● Text excerpt
────────────────────────────────────────
Judge orders high-stakes Feinstein family feud out of court

A judge ordered a high-stakes family feud over the finances of Sen. Dianne Feinstein, the powerful 90-year-old California Democrat, to be moved out of court for private negotiations.

Since early this summer, the fight has been playing out publicly between the families of two of San Francisco’s storied power brokers: Feinstein, who built a political dynasty over decades, and her wealthy husband Richard Blum, the co-founder of private equity firm Blum Capital Partners, who died last year and left much of his fortune to her in a marital trust. 

At a hearing Monday in San Francisco, retired Judge Roger T. Picquet told lawyers for both sides, “I love making decisions, don’t get me wrong.” But private mediation, he said, where the two parties work our their differences outside of court, often produces more satisfying results. 

“If any case deserves an honest appraisal of mediation, this case does,” he said.

The dispute centers on how trustees are handling the Blum marital trust, whose beneficiaries include his three daughters from his prior marriage. Feinstein’s daughter from an earlier marriage, Katherine Feinstein, has attacked those trustees in lawsuits, claiming in part that they engaged in “elder financial abuse” for withholding $169,055 in medical expenses requested by her mother. 


While the judge urged a settlement, the hearing signaled the two sides have a long way to go to resolve their differences. If the case ends up going to trial, it threatens to tear apart Feinstein’s family as her health has deteriorated after a bout of shingles, forcing her to be absent from the Capitol for months this year and prompted calls from some in her own party for her to resign.

Katherine Feinstein has argued that the trustees haven’t properly funded the trust or made required distributions because they “intend to benefit Richard Blum’s daughters, who stand to inherit millions of dollars that should go to Senator Feinstein.”
────────────────────────────────────────
● Saved entries

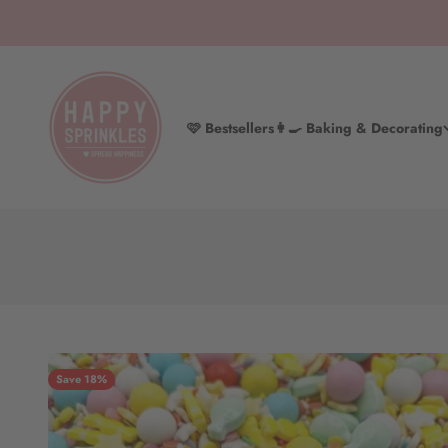
Skip to content
HAPPY SPRINKLES D2C
🩷 Bestsellers
👩‍🍳 Baking & Decorating
Save 18%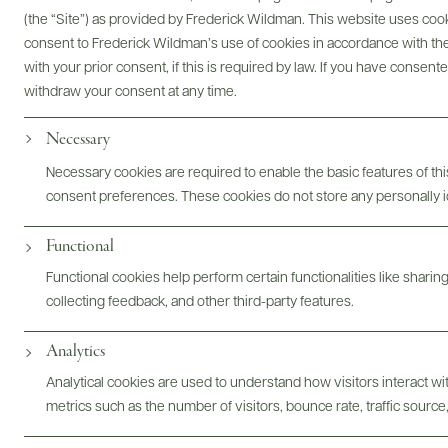
(the “Site”) as provided by Frederick Wildman. This website uses cooki
consent to Frederick Wildman’s use of cookies in accordance with the 
with your prior consent, if this is required by law. If you have consent
withdraw your consent at any time.
Bottles & Labels
Tech Sheets & Shelf Talkers
Necessary
Necessary cookies are required to enable the basic features of this
consent preferences. These cookies do not store any personally id
Photography & More
Functional
Functional cookies help perform certain functionalities like sharin
collecting feedback, and other third-party features.
Analytics
ABOUT
OVERVIEW
SPECS
ASSETS
Analytical cookies are used to understand how visitors interact w
metrics such as the number of visitors, bounce rate, traffic source,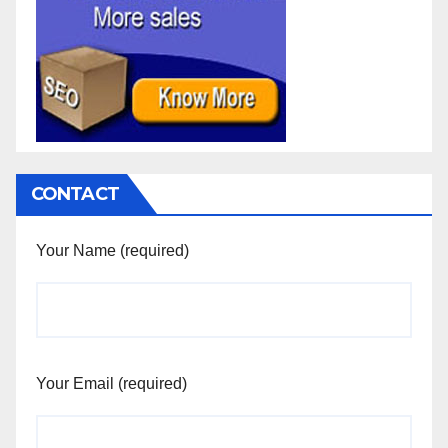
CONTACT
Your Name (required)
Your Email (required)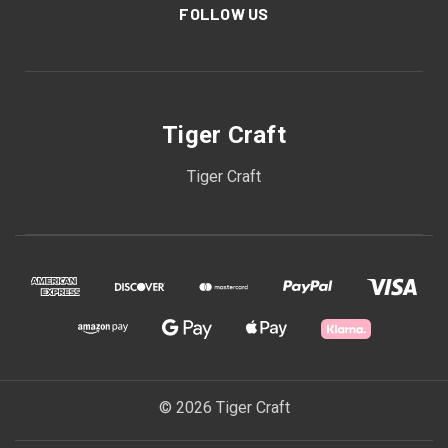
FOLLOW US
Tiger Craft
Tiger Craft
© 2026 Tiger Craft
────────────────────────────────────────
● Task requirements
Answer these questions using the article on the Feinstein family feud:
1. What is the name of the retired judge at Monday's hearing?
2. Which private equity firm did Richard Blum co-found?
3. What amount of requested medical expenses are the trustees accused of withholding?

● Solution for this problem
1. Roger T. Picquet
2. Blum Capital Partners
3. $169,055